Data entries:
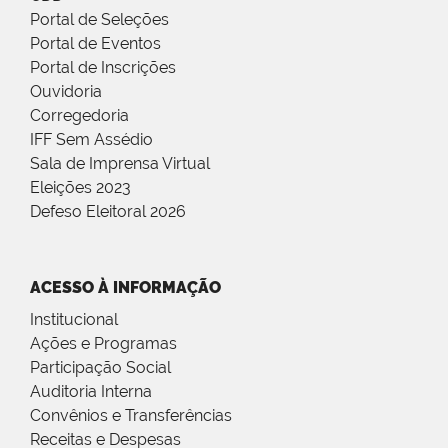
Portal de Seleções
Portal de Eventos
Portal de Inscrições
Ouvidoria
Corregedoria
IFF Sem Assédio
Sala de Imprensa Virtual
Eleições 2023
Defeso Eleitoral 2026
ACESSO À INFORMAÇÃO
Institucional
Ações e Programas
Participação Social
Auditoria Interna
Convênios e Transferências
Receitas e Despesas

* Exercise brief
Output every line of text from the items above verbatim, leaving out the pictures.

* Answer to this exercise
Portal de Seleções
Portal de Eventos
Portal de Inscrições
Ouvidoria
Corregedoria
IFF Sem Assédio
Sala de Imprensa Virtual
Eleições 2023
Defeso Eleitoral 2026
ACESSO À INFORMAÇÃO
Institucional
Ações e Programas
Participação Social
Auditoria Interna
Convênios e Transferências
Receitas e Despesas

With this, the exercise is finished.